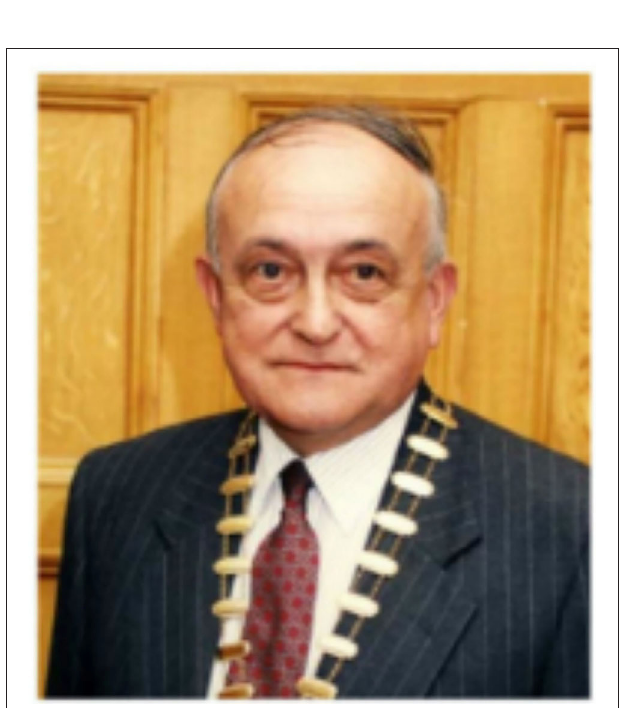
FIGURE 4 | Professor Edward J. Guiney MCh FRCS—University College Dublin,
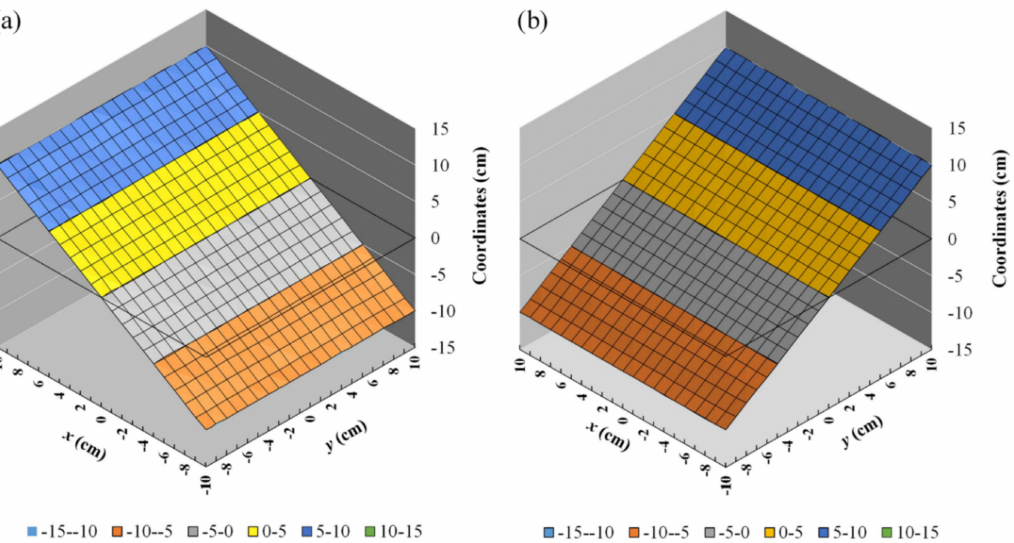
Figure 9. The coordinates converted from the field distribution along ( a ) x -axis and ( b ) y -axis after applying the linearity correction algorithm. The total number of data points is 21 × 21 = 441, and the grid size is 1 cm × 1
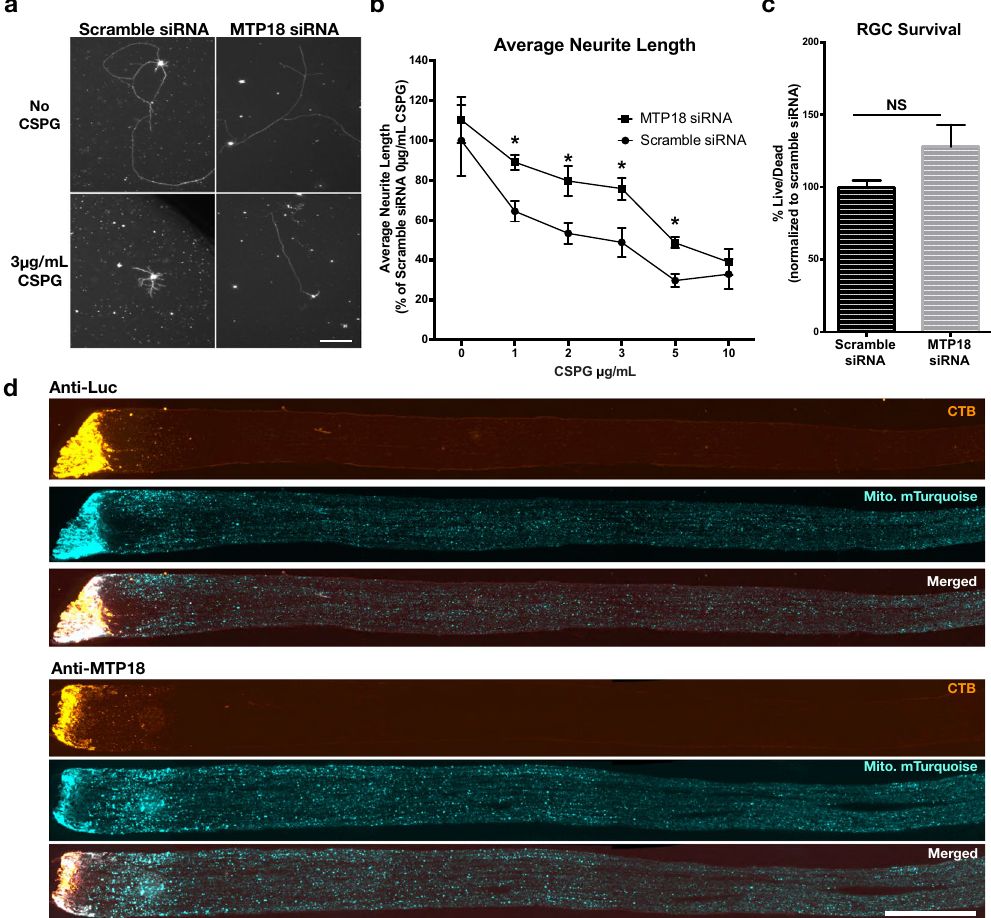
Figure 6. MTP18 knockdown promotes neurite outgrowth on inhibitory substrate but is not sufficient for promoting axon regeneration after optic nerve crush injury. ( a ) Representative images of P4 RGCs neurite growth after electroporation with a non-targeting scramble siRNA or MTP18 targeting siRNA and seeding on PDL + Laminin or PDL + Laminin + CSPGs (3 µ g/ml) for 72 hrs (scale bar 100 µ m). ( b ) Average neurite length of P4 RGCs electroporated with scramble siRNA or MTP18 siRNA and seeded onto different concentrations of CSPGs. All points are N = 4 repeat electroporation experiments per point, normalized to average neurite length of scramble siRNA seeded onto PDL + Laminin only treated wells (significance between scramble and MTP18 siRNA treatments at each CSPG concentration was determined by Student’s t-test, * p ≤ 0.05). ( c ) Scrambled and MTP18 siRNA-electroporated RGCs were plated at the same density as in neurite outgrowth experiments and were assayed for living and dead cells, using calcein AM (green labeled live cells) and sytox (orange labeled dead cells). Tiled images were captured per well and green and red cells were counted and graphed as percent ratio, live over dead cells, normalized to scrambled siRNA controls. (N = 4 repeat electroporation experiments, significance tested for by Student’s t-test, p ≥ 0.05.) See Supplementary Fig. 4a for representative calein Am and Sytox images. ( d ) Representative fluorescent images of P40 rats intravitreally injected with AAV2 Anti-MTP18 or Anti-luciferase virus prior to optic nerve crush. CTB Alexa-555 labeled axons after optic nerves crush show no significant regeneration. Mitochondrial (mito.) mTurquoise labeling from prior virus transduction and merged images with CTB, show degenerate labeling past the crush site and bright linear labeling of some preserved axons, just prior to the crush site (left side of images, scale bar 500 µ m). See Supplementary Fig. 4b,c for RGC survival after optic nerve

# # #

With the images omitted, repeat all the data word for word.

[Written response]
FIGURE 4 | Professor Edward J. Guiney MCh FRCS—University College Dublin,
Figure 9. The coordinates converted from the field distribution along ( a ) x -axis and ( b ) y -axis after applying the linearity correction algorithm. The total number of data points is 21 × 21 = 441, and the grid size is 1 cm × 1
Figure 6. MTP18 knockdown promotes neurite outgrowth on inhibitory substrate but is not sufficient for promoting axon regeneration after optic nerve crush injury. ( a ) Representative images of P4 RGCs neurite growth after electroporation with a non-targeting scramble siRNA or MTP18 targeting siRNA and seeding on PDL + Laminin or PDL + Laminin + CSPGs (3 µ g/ml) for 72 hrs (scale bar 100 µ m). ( b ) Average neurite length of P4 RGCs electroporated with scramble siRNA or MTP18 siRNA and seeded onto different concentrations of CSPGs. All points are N = 4 repeat electroporation experiments per point, normalized to average neurite length of scramble siRNA seeded onto PDL + Laminin only treated wells (significance between scramble and MTP18 siRNA treatments at each CSPG concentration was determined by Student’s t-test, * p ≤ 0.05). ( c ) Scrambled and MTP18 siRNA-electroporated RGCs were plated at the same density as in neurite outgrowth experiments and were assayed for living and dead cells, using calcein AM (green labeled live cells) and sytox (orange labeled dead cells). Tiled images were captured per well and green and red cells were counted and graphed as percent ratio, live over dead cells, normalized to scrambled siRNA controls. (N = 4 repeat electroporation experiments, significance tested for by Student’s t-test, p ≥ 0.05.) See Supplementary Fig. 4a for representative calein Am and Sytox images. ( d ) Representative fluorescent images of P40 rats intravitreally injected with AAV2 Anti-MTP18 or Anti-luciferase virus prior to optic nerve crush. CTB Alexa-555 labeled axons after optic nerves crush show no significant regeneration. Mitochondrial (mito.) mTurquoise labeling from prior virus transduction and merged images with CTB, show degenerate labeling past the crush site and bright linear labeling of some preserved axons, just prior to the crush site (left side of images, scale bar 500 µ m). See Supplementary Fig. 4b,c for RGC survival after optic nerve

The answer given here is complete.